Jonathan Edwards preached during the first Great Awakening, the greatest revival in American history. God used him uniquely, and many people came to faith in Christ through his ministry. But several years later many believed that some who claimed to have become Christians during the Great Awakening were not true disciples. There was no change, no transformation. The lives of many of those supposedly converted appeared to be the same as before the Great Awakening. In response Edwards wrote his famous Treatise on Religious Affections to address the issue of deficient discipleship, of inauthentic faith. In his writing he coined the phrase “holy affections” as the distinguishing mark of true discipleship. He wrote: “The supreme proof of a true conversion is holy affections, zeal for holy things, longings after God, longings after holiness, desires for purity.”
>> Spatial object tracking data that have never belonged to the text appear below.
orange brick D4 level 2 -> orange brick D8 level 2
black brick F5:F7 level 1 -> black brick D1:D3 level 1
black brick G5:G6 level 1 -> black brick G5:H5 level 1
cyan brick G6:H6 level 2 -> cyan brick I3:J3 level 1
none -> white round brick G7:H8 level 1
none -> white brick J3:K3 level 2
The distinguishing mark of Christian discipleship is a transformed heart, transformed affections. When someone becomes a true disciple, Christ radically changes the person’s appetite.
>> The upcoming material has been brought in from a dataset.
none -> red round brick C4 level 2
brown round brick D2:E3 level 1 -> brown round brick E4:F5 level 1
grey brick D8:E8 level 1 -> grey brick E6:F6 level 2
When I was in elementary school, I craved McDonalds. Often I begged my parents to have a McDonalds hamburger for dinner. If someone had told me that a day would come when I would have the freedom and resources to eat McDonalds every day of my life, I would have thought you were describing the new heaven and the new earth. McDonalds every day sounded like pure bliss.
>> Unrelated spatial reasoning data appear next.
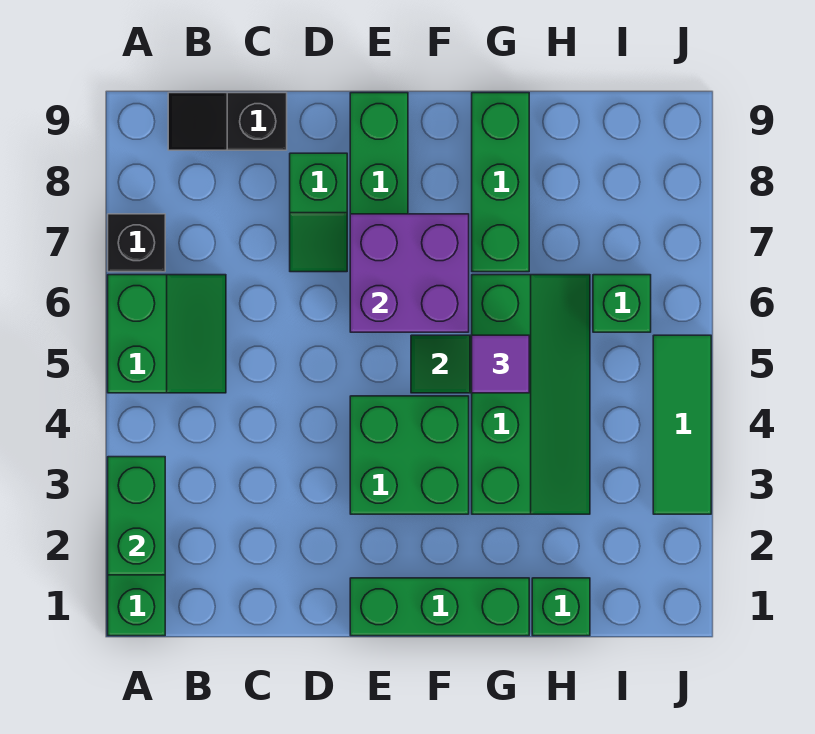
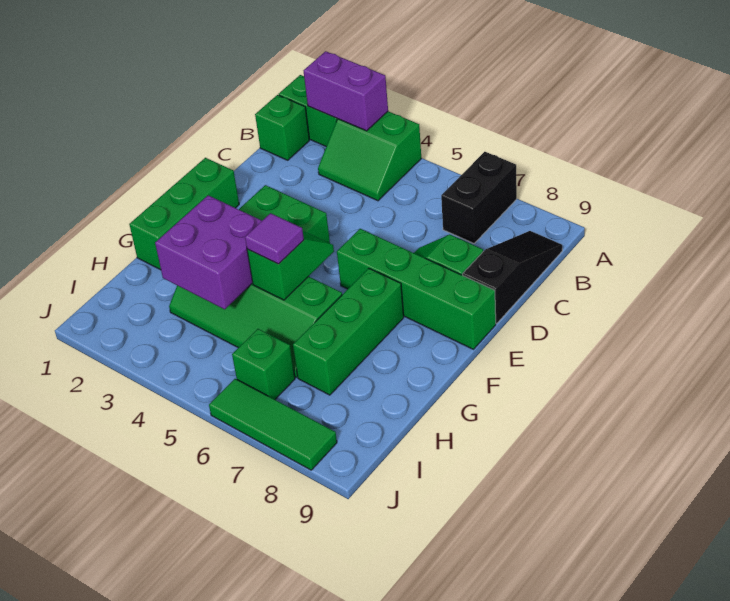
green brick A2:A3 level 2 -> purple brick A2:A3 level 2
green slope A5:B6 level 1 top A -> green slope A3:B4 level 1 top A
black brick A7 level 1 -> black brick A7:B7 level 1
black slope B9:C9 level 1 top C -> black slope B9:D9 level 1 top D
purple brick E6:F7 level 2 -> purple brick G3:H4 level 2
green brick G7:G9 level 1 -> green brick F7:H7 level 1
green brick H1 level 1 -> green brick B1 level 1
green tile J3:J5 level 1 -> green tile J6:J8 level 1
But my affections changed.
In college I had two taste-bud-altering experiences. First, while visiting another country, I was overjoyed to discover a local McDonalds. However, after devouring lunch one day, including the lettuce washed in unpurified water, I became very sick. My stomach was in an upheaval for twenty-four consecutive hours. And with each hour I lost more and more of my appetite for McDonalds. When I returned home and drove past a McDonalds, all desire was gone for their burgers or fries. I was actually repulsed by what I formerly craved.
Second, someone took me to an expensive restaurant and introduced me to prime steak. Until that moment I was unaware that there are three distinct grades of steak: “select” is the lowest, followed by “choice,” and then culminating in “prime.” Less than 3 percent of all meat carries the distinguished and well-deserving title of “prime.” When I first tasted a prime filet mignon cut of meat, I knew eating McDonalds would never be the same again.
It has been nearly fifteen years since I have eaten at McDonalds. I am not anti-McDonalds. My taste buds have just radically changed. I now have no desire for what I thought was the apex of culinary delights. What I once loved has lost its appeal. I love now what I once did not know. Granted, I could still eat McDonalds, but it will not satisfy as it once did because I have tasted much better.
The same has happened to believers on a much deeper, more spiritual level. Formerly we craved the created things rather than the Creator. We continually longed to taste that which was never meant to satisfy us. We ate the less glorious until our stomachs were full instead of feasting on the Glorious One. But because God is rich in mercy, Christ changed us and awakened us to the goodness that is in Him. We tasted the goodness of God, and our taste buds changed. We can still eat the things of this world. We just don’t want to as we once did. He has transformed us; thus we prefer Him and His goodness because only He satisfies.
Don’t settle for information or behavioral modification. Aim for Christ-centered discipleship that brings about true transformation.
Adapted from Transformational Discipleship (B&H Publishing Group, 2012)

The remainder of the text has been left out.